### TEKSTFRAGMENT:
▼

NIET LANGER EEN BLAASKAAK

Meijsing pakte daarna uit met een satirische sleutelroman waarin het Amsterdamse literaire milieu, inclusief de eigen prijsuitreiking, te kijk werden gezet. “De grachtengordel” (1992) was het tweede, terechte succes dat Meijsing definitief een plaats gaf in het Nederlandstalige schrijverspantheon, om het op zijn Meijsings te zeggen. Maar toen vergaloppeerde hij zich met een vooropgezet meesterwerk dat verviel in ijdel gekoketteer met filosofemen en slimmigheidjes waar niemand een boodschap aan had. “De ongeschreven leer” (1995) bracht Meijsing weer naar af. Dit gedrocht dat de zoektocht moest verbeelden naar Plato’s ongeschreven leer, verstrikte Meijsing in de netten van zijn jeugd. Zou hij toch voor altijd de blaaskaak blijven die hij ooit was geweest?

In zijn nieuwste roman heeft Meijsings alter ego, Erik Provenier, het over de geforceerde compositie van de Plato-roman die hij als een zombie, met de moed der wanhoop in elkaar heeft geknutseld. Provenier-Meijsing vertelt hoe hij toen reeds ten prooi was aan ziekelijke stemmingsstoornissen die hem op de rand van de afgrond brachten.

In twaalf staties reconstrueert Provenier hoe hij “de oude mens wou afleggen”, zoals hij het zelf formuleert. Door zijn meisje tegen zich in het harnas te jagen met zijn zelfgekozen artistieke ballingschap in Toscane, wordt Provenier op zichzelf teruggeworpen. De artistieke pose die hij jaren heeft volgehouden, vertoont meer en meer barsten tot hij eindelijk besluit om in analyse te gaan. Niets wordt hem bespaard. Hij laat zich interneren en na een vroegtijdig ontslag, komt hij een tweede keer in de instelling terecht. De kroniek eindigt met een happy endfeliciter of “gelukkig” luidt het slotwoord – dat het resultaat is van lucide zelfkennis. Alhoewel de duisternis nog altijd om de hoek loert. Zo helder van geest is Meijsing nu wel geworden.

VERBLOEMD MET SCHONE WOORDEN

De kracht van het boek ligt niet in het onderwerp. Een schrijver die de worsteling met de creatieve engel én met de eigen depressie wil beschrijven, vraagt eigenlijk om problemen. En toch valt Meijsing nergens van het koord omdat hij de persoonlijke muizenissen universele proporties weet te geven.

▲

### BRONGEGEVENS:
▼

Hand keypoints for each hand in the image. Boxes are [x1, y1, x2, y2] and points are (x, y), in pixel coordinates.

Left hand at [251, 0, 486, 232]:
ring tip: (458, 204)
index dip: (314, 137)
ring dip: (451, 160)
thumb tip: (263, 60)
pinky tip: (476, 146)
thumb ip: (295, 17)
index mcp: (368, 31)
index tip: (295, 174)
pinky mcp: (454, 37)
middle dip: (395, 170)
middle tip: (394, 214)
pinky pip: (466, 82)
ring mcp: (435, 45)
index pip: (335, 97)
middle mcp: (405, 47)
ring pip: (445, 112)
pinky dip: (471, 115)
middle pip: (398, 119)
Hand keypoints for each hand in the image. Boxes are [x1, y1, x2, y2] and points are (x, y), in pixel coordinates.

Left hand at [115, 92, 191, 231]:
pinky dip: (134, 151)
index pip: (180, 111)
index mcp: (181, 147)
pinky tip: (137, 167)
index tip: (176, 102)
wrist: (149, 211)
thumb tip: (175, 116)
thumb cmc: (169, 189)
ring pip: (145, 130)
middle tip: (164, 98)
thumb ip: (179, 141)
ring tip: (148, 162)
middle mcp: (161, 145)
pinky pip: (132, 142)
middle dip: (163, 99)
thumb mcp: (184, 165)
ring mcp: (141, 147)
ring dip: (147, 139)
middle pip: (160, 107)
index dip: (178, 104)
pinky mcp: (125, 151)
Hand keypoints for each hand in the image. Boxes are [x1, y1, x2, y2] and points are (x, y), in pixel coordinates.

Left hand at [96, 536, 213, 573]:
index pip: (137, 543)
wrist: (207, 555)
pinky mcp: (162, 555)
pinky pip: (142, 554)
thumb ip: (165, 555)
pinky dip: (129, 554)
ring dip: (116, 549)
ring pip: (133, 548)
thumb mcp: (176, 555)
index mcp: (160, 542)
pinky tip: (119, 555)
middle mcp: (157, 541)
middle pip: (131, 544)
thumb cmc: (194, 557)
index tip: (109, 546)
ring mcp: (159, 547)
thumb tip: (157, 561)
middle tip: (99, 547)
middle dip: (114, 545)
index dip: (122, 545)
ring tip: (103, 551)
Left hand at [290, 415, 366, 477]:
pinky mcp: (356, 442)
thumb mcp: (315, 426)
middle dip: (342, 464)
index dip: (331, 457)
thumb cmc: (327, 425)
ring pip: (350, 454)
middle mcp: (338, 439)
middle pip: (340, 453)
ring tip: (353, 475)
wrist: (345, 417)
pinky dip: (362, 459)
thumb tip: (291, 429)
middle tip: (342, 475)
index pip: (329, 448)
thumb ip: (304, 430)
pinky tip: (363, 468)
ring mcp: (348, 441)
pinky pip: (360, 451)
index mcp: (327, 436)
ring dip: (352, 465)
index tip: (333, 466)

▲

### WERKOPDRACHT 1:
Noem alle personen die in het tekstfragment over Meijsing bij naam worden genoemd.
### WERKOPDRACHT 2:
Schrijf het tekstfragment over Meijsing alsjeblieft verder, te beginnen na de laatste zin.

### ANTWOORD 1:
Meijsing, Erik Provenier, Plato

### ANTWOORD 2:
Het is de verteltoon die hem dit huzarenstukje quasi met de losse pols doet volbrengen. Deze toon is een mengeling van twee stemmen die elkaar voortdurend de pas afsnijden. Eerst is er de “oude” Meijsing, de estheet die zich romantisch opgeilt aan de eigen melancholische stemmingen. Maar dan is daar, gelukkig veel vaker, die tweede corrigerende commentaarstem die Provenier met de neus op het eigen failliet drukt. Terloops schetst de verteller ook een interessant portret van het klinisch fenomeen depressie en van de talloze antidepressiva.

Hij komt tot de slotsom dat hij met zijn “veranderlijk en wisselvallig”, artistiek credo van destijds zijn dysthemie of gemoedsstoornissen met schone woorden wou verbloemen. Uiteindelijk ontmaskert de estheet dus zichzelf met de eigen munitie. De al te wijdlopige gave van het woord valt zichzelf als het ware in de rede: “Ik had een sterk vermoeden dat de expressie van mijn hartstocht, in de taal, direct verband hield met de leugens waarmee ik eerst haar en nu mijzelf had willen overtuigen. Het was juist dit verlangen geweest om mij uit te spreken, om mijzelf te beschrijven en zo intenser van mijzelf te genieten, dat voor mijn liefde zo typerend was geweest. (…) In laatste instantie was mijn ontstijging en onthechting dus een narcistische extase.”

Om maar te zeggen dat de Connie Palmens van deze wereld nog veel te leren hebben van een oude rot in het vak. Een goede schrijver mag zichzelf niet in de weg staan bij het construeren van zijn waarheid. Hij moet er alles aan doen om het zichzelf moeilijk te maken. Pas in die confrontatie wordt het echte leven zichtbaar, ook voor de lezer. Alleen daardoor worden sentimentele clichés of hoogdravende poses ontkracht. Meijsing schreef een boek om te koesteren, de lamp van de zoekende Diogenes waardig.

Geerten Meijsing, “Tussen mes en keel”, Arbeiderspers, Amsterdam/Antwerpen, 398 blz.